Действительно, в конце фримера, к величайшему изумлению врагов, появляется № 28. Вслед за ним, в течение ближайших полутора месяцев, подписчики получают ещё три номера. В них трибун делает окончательные выводы о положении на сегодняшний день. И бросает призыв к народу в ожидании дня грядущего.

24

Каждый человек способен ошибаться; но важно вовремя признать и исправить ошибку, и честный политик не должен стыдиться этого — такова мысль, выдвигаемая ныне Бабёфом-публицистом.
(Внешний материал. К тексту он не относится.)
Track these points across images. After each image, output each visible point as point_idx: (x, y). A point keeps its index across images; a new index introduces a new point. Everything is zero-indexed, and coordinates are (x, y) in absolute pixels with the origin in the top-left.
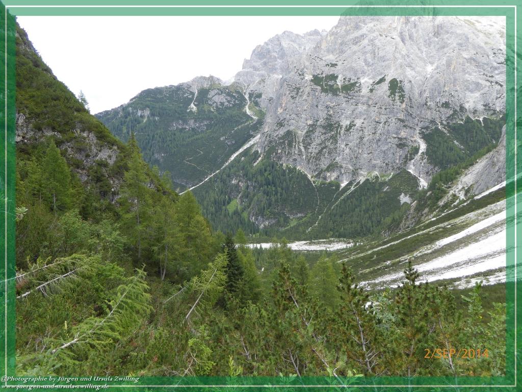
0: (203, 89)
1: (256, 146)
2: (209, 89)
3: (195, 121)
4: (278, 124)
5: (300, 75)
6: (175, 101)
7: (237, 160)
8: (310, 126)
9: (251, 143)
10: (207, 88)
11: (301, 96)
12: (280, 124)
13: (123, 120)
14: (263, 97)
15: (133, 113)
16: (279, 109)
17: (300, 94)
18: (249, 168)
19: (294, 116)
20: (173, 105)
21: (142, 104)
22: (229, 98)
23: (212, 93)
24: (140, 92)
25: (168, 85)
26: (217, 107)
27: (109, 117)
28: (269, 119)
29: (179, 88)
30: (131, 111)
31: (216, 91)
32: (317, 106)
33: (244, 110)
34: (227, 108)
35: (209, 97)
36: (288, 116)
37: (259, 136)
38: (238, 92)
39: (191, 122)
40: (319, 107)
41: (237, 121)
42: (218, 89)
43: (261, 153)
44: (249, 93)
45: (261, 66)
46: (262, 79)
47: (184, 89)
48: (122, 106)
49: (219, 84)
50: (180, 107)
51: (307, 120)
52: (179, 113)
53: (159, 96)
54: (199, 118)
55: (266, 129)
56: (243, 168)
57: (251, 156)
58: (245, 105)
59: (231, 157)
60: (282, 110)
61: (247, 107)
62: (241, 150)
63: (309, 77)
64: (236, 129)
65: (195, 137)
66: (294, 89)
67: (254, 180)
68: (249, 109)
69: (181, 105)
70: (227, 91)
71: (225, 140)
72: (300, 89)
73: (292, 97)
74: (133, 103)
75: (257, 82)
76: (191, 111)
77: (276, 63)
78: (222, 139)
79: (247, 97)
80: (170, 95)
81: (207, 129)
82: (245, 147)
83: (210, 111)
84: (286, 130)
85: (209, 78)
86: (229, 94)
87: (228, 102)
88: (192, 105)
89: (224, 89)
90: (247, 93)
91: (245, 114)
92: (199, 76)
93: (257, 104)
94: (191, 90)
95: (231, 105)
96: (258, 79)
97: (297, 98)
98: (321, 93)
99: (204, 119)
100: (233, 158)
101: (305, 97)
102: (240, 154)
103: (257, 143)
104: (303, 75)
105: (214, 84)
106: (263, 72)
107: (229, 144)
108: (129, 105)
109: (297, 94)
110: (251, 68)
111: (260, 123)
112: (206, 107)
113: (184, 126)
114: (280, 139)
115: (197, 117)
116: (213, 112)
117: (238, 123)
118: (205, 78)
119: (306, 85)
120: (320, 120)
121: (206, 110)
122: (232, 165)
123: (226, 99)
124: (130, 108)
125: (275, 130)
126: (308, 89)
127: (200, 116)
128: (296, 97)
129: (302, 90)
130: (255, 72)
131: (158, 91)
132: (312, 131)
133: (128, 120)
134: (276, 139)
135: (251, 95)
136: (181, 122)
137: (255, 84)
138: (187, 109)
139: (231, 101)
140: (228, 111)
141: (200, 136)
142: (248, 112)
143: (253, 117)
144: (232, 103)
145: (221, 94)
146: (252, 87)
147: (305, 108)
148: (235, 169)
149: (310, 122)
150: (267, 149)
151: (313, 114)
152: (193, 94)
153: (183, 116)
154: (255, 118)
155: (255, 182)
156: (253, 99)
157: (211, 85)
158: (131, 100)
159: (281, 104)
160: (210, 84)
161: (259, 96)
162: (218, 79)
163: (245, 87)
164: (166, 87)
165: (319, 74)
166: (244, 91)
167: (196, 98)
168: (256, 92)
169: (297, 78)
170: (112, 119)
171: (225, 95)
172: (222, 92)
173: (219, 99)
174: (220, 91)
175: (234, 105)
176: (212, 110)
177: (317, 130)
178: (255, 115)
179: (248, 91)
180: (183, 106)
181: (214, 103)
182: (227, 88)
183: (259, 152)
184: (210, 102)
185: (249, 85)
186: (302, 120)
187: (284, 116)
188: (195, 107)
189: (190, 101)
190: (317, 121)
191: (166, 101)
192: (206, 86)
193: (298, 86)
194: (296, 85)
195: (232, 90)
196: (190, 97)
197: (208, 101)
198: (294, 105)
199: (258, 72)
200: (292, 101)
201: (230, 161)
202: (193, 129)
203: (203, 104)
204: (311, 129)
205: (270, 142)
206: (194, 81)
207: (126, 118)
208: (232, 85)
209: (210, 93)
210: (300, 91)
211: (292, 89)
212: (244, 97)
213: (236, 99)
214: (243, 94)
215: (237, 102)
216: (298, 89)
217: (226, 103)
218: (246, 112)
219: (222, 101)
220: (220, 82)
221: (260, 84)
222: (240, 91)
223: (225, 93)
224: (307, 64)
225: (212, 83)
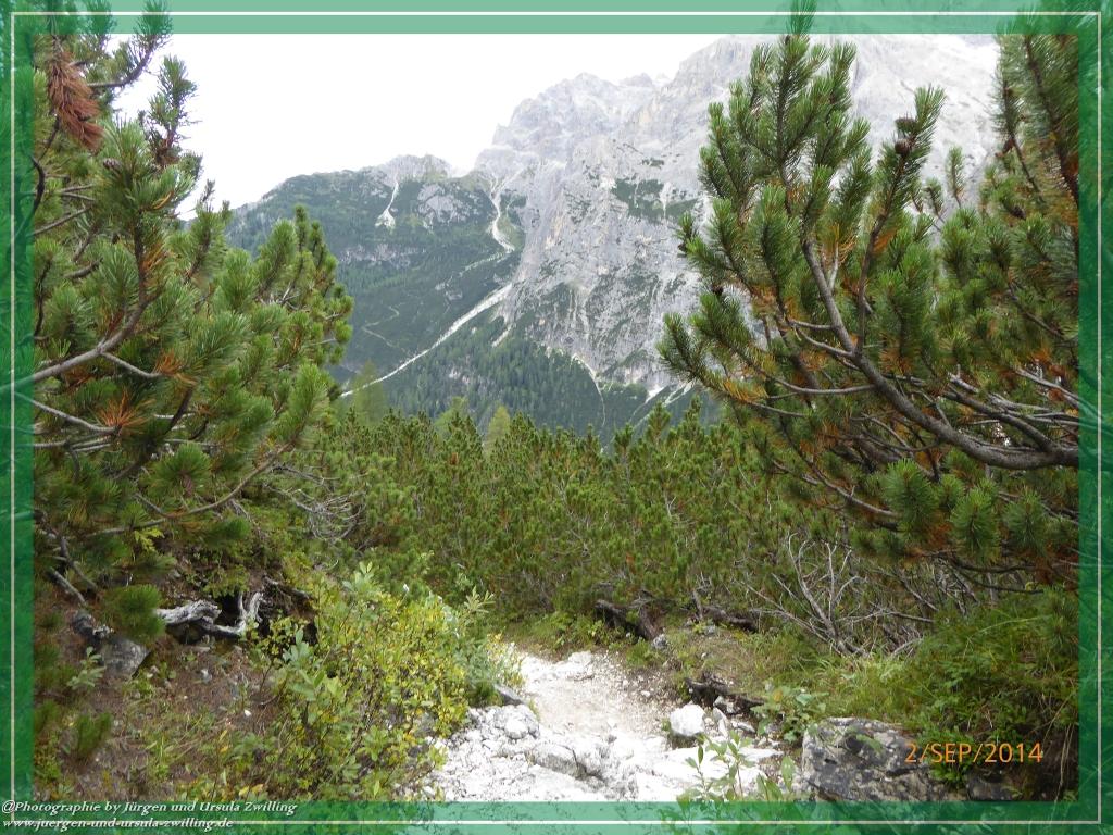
0: (410, 181)
1: (500, 308)
2: (423, 183)
3: (390, 248)
4: (543, 269)
5: (591, 178)
6: (352, 203)
7: (463, 333)
8: (604, 277)
9: (493, 300)
10: (419, 181)
11: (590, 218)
12: (548, 271)
13: (247, 238)
14: (528, 204)
15: (267, 224)
16: (548, 240)
17: (588, 214)
18: (482, 351)
19: (573, 256)
20: (348, 210)
21: (285, 207)
22: (460, 204)
23: (427, 191)
24: (283, 180)
25: (340, 170)
26: (435, 220)
28: (529, 258)
29: (362, 177)
30: (263, 221)
31: (435, 188)
32: (618, 241)
33: (488, 231)
34: (455, 223)
35: (420, 198)
36: (563, 255)
37: (509, 287)
38: (480, 193)
39: (382, 249)
40: (622, 243)
41: (472, 252)
42: (440, 184)
43: (508, 323)
44: (502, 196)
45: (529, 141)
46: (529, 169)
47: (372, 179)
48: (246, 206)
49: (444, 172)
50: (362, 217)
51: (597, 266)
52: (358, 231)
53: (321, 192)
54: (396, 242)
55: (522, 276)
56: (471, 352)
57: (489, 325)
58: (491, 219)
59: (452, 325)
60: (553, 243)
61: (495, 223)
62: (473, 313)
63: (608, 183)
64: (468, 268)
65: (388, 280)
66: (579, 204)
67: (490, 374)
68: (499, 228)
69: (365, 212)
70: (458, 188)
71: (443, 292)
72: (589, 205)
73: (573, 219)
74: (266, 205)
75: (518, 173)
76: (383, 225)
77: (560, 137)
78: (438, 288)
79: (496, 202)
80: (341, 189)
81: (412, 265)
82: (481, 307)
83: (420, 228)
84: (558, 283)
85: (423, 160)
86: (461, 195)
87: (459, 211)
88: (386, 214)
89: (452, 184)
90: (498, 195)
91: (489, 239)
92: (404, 154)
93: (515, 218)
94: (385, 183)
95: (463, 218)
96: (521, 168)
97: (583, 223)
98: (628, 217)
99: (408, 244)
100: (455, 328)
101: (597, 222)
102: (470, 321)
103: (504, 300)
105: (433, 172)
106: (532, 154)
107: (451, 298)
108: (260, 208)
109: (583, 214)
110: (508, 142)
111: (515, 259)
112: (413, 220)
113: (368, 257)
114: (544, 298)
115: (393, 240)
116: (426, 231)
117: (473, 256)
118: (414, 159)
119: (602, 198)
120: (622, 269)
121: (413, 226)
122: (451, 344)
123: (454, 206)
124: (262, 215)
125: (537, 281)
126: (604, 208)
127: (403, 237)
128: (580, 221)
129: (593, 207)
130: (516, 152)
131: (320, 181)
132: (605, 288)
133: (256, 238)
134: (539, 297)
135: (504, 200)
136: (361, 248)
137: (513, 179)
138: (376, 220)
139: (464, 210)
140: (456, 229)
141: (395, 280)
142: (497, 235)
143: (504, 245)
144: (466, 213)
145: (445, 195)
146: (508, 183)
147: (596, 242)
148: (457, 350)
149: (603, 270)
150: (520, 315)
151: (609, 256)
152: (388, 190)
153: (365, 233)
154: (509, 248)
155: (492, 378)
156: (508, 208)
157: (426, 173)
158: (266, 196)
159: (552, 232)
160: (424, 170)
161: (521, 202)
162: (442, 162)
163: (494, 180)
164: (337, 174)
165: (628, 179)
166: (492, 191)
167: (396, 199)
168: (516, 193)
171: (452, 197)
172: (447, 191)
173: (437, 203)
174: (444, 187)
175: (469, 219)
176: (425, 225)
177: (615, 287)
178: (510, 241)
179: (501, 191)
180: (368, 215)
181: (429, 212)
182: (458, 182)
183: (506, 320)
184: (421, 210)
185: (503, 178)
186: (589, 265)
187: (556, 255)
188: (391, 219)
189: (383, 204)
190: (616, 269)
191: (334, 201)
192: (416, 175)
193: (586, 199)
194: (582, 196)
195: (468, 187)
196: (383, 196)
197: (417, 207)
198: (576, 235)
199: (522, 154)
200: (573, 227)
201: (449, 333)
202: (385, 264)
203: (408, 213)
204: (604, 284)
205: (527, 303)
206: (392, 164)
207: (253, 233)
208: (467, 177)
209: (423, 191)
210: (589, 209)
211: (573, 204)
212: (490, 202)
213: (474, 206)
214: (490, 197)
215: (475, 212)
216: (586, 205)
217: (454, 214)
218: (491, 235)
219: (446, 210)
220: (446, 169)
221: (524, 178)
222: (484, 190)
223: (453, 193)
224: (607, 157)
225: (430, 169)
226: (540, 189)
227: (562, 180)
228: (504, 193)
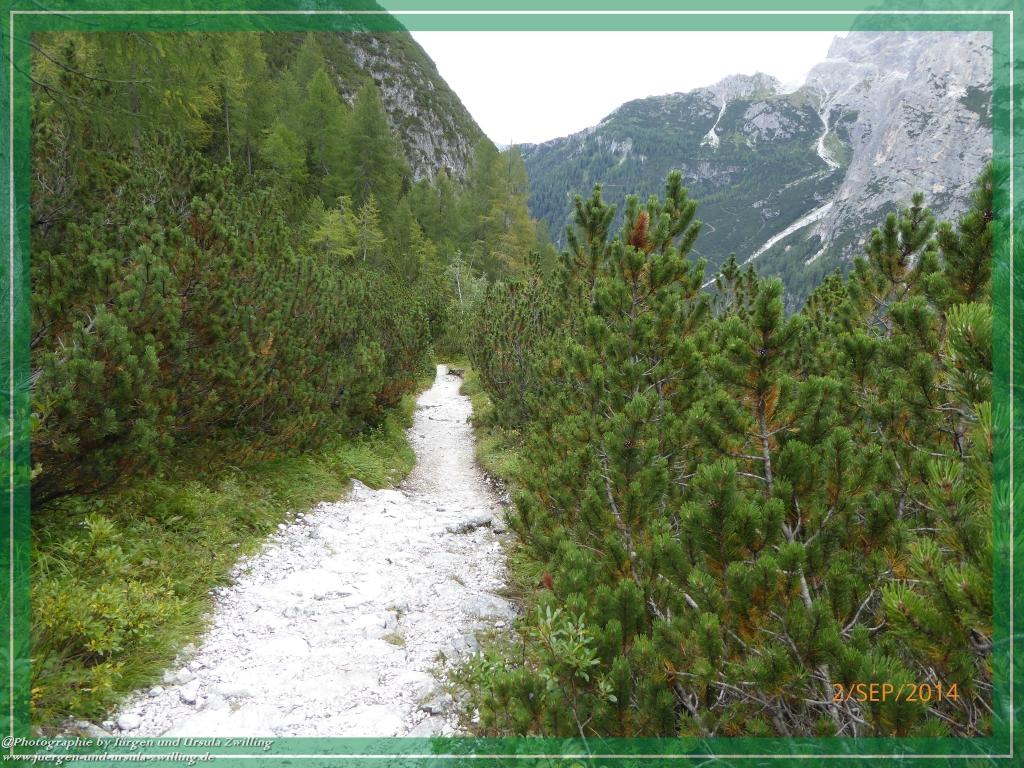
0: (737, 100)
1: (819, 226)
2: (750, 101)
3: (712, 166)
4: (870, 186)
5: (937, 86)
6: (680, 125)
7: (777, 250)
8: (940, 195)
9: (812, 218)
10: (746, 99)
11: (930, 131)
12: (875, 188)
13: (585, 159)
14: (860, 119)
15: (604, 145)
16: (878, 156)
17: (928, 127)
18: (795, 269)
19: (906, 173)
20: (676, 131)
21: (620, 129)
22: (786, 121)
23: (754, 109)
24: (619, 104)
25: (671, 92)
26: (759, 138)
27: (563, 149)
28: (854, 176)
29: (692, 99)
30: (600, 143)
31: (762, 106)
32: (961, 156)
33: (813, 148)
34: (779, 141)
35: (746, 116)
36: (894, 172)
37: (829, 205)
38: (808, 109)
39: (705, 168)
40: (965, 158)
41: (794, 169)
42: (767, 103)
43: (824, 242)
44: (831, 111)
45: (867, 52)
46: (865, 81)
47: (701, 100)
48: (586, 130)
49: (773, 90)
50: (688, 137)
51: (933, 183)
52: (684, 151)
53: (653, 114)
54: (719, 160)
55: (845, 194)
56: (783, 269)
57: (805, 244)
58: (817, 136)
59: (766, 242)
60: (884, 159)
61: (821, 140)
62: (789, 231)
63: (956, 92)
64: (788, 186)
65: (708, 197)
66: (919, 117)
67: (800, 291)
68: (825, 144)
69: (691, 133)
70: (786, 105)
71: (760, 209)
72: (930, 117)
73: (910, 132)
74: (604, 129)
75: (852, 86)
76: (707, 145)
77: (904, 44)
78: (755, 205)
79: (825, 119)
80: (672, 111)
81: (733, 183)
82: (798, 225)
83: (743, 146)
84: (884, 201)
85: (753, 78)
86: (788, 113)
87: (784, 128)
88: (712, 134)
89: (779, 101)
90: (827, 110)
91: (814, 156)
92: (734, 73)
93: (843, 134)
94: (714, 103)
95: (788, 136)
96: (856, 80)
97: (921, 138)
98: (977, 129)
99: (729, 163)
100: (768, 245)
101: (938, 135)
102: (784, 239)
103: (825, 219)
104: (944, 86)
105: (762, 89)
106: (869, 65)
107: (767, 215)
108: (599, 131)
109: (922, 128)
110: (844, 55)
111: (839, 177)
112: (737, 138)
113: (690, 176)
114: (867, 217)
115: (716, 159)
116: (750, 149)
117: (795, 173)
118: (744, 78)
119: (947, 108)
120: (962, 187)
121: (737, 145)
122: (764, 260)
123: (780, 123)
124: (600, 138)
125: (861, 199)
126: (949, 119)
127: (726, 156)
128: (918, 135)
129: (935, 119)
130: (851, 64)
131: (653, 103)
132: (939, 207)
133: (593, 158)
134: (861, 216)
135: (834, 115)
136: (684, 166)
137: (847, 92)
138: (700, 139)
139: (790, 127)
140: (780, 147)
141: (715, 197)
142: (821, 149)
143: (829, 162)
144: (791, 130)
145: (771, 113)
146: (839, 98)
147: (935, 158)
148: (769, 267)
149: (939, 188)
150: (838, 234)
151: (949, 172)
152: (716, 110)
153: (691, 152)
154: (834, 165)
155: (802, 296)
156: (837, 124)
157: (755, 92)
158: (604, 120)
159: (884, 148)
160: (753, 89)
161: (852, 117)
162: (772, 79)
163: (825, 96)
164: (668, 97)
165: (982, 86)
166: (822, 106)
167: (722, 118)
168: (847, 108)
169: (929, 93)
170: (568, 152)
171: (779, 114)
172: (774, 109)
173: (762, 121)
174: (772, 105)
175: (794, 136)
176: (749, 144)
177: (952, 207)
178: (835, 158)
179: (831, 106)
180: (695, 135)
181: (754, 130)
182: (787, 98)
183: (822, 239)
184: (746, 129)
185: (835, 92)
186: (923, 183)
187: (886, 172)
188: (715, 137)
189: (710, 124)
190: (956, 187)
191: (663, 123)
192: (744, 94)
193: (928, 110)
194: (923, 108)
195: (797, 104)
196: (710, 116)
197: (742, 126)
198: (912, 150)
199: (858, 66)
200: (909, 142)
201: (762, 250)
202: (706, 182)
203: (733, 131)
204: (938, 203)
205: (847, 222)
206: (721, 84)
207: (591, 155)
208: (797, 93)
209: (749, 109)
210: (930, 121)
211: (912, 116)
212: (818, 118)
213: (801, 123)
214: (819, 113)
215: (802, 129)
216: (927, 117)
217: (779, 132)
218: (816, 151)
219: (771, 127)
220: (775, 86)
221: (859, 91)
222: (813, 106)
223: (780, 110)
224: (959, 62)
225: (758, 88)
226: (876, 103)
227: (900, 92)
228: (834, 108)
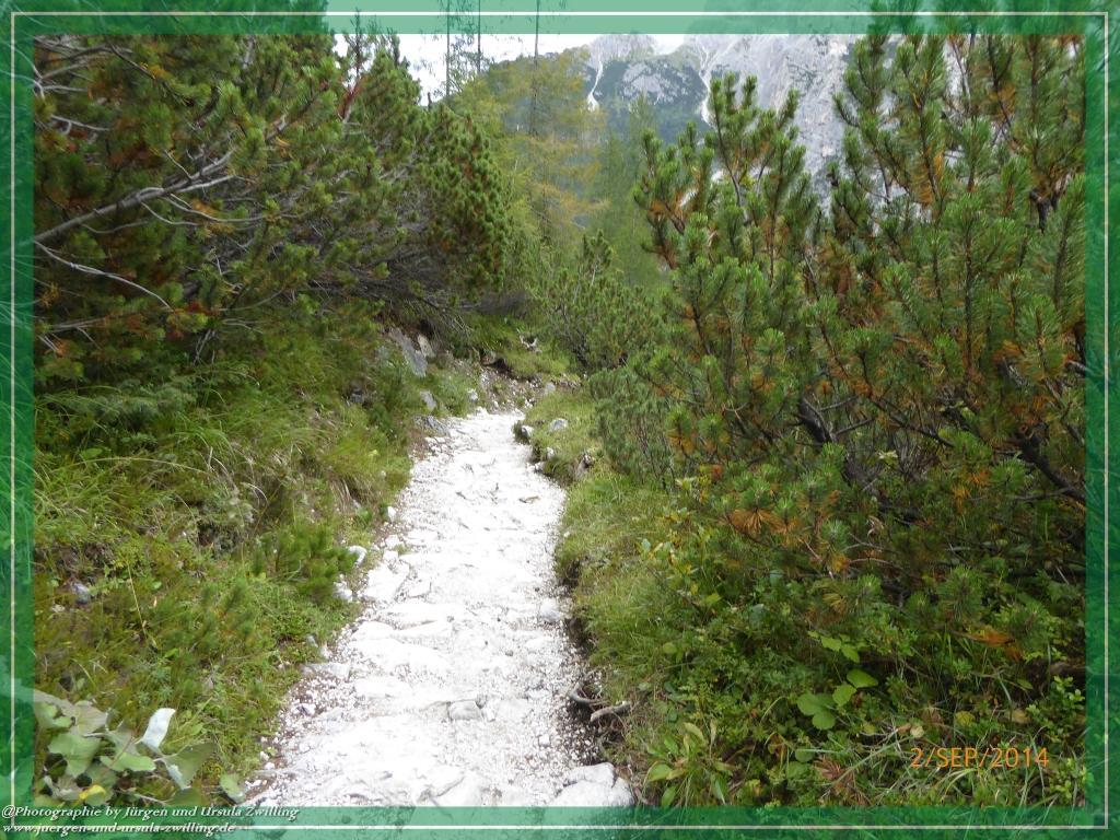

Когда он одним из первых нападал на повергнутую систему Робеспьера, он верил, что действует в интересах свободы, во имя ликвидации угнетения и деспотизма. В то время он не предполагал, что свобода мнений и свобода печати — категории относительные, что они могут быть использованы негодяями ради разжигания мстительных страстей, подрывающих Республику.

Как бы ни относиться к Робеспьеру, нельзя не признать, что он был великим политиком. Он если и угнетал, то меньшинство и в интересах большинства. При нём труженики имели работу и хлеб — то, чего они лишены сегодня. Ибо новые политики — мелкие сошки, ничтожные умы, жалкие посредственности, не видя дальше собственного носа, не могут предвидеть и на день вперёд. Все эти фрероны, тальены, роверы, мерлены способны лишь разглагольствовать да уничтожать по частям здание, тщательно и искусно воздвигнутое их предшественниками. Они пытаются создать республику одного миллиона, который был, остался и останется врагом, господином, угнетателем и кровопийцей всех прочих двадцати четырёх миллионов граждан страны.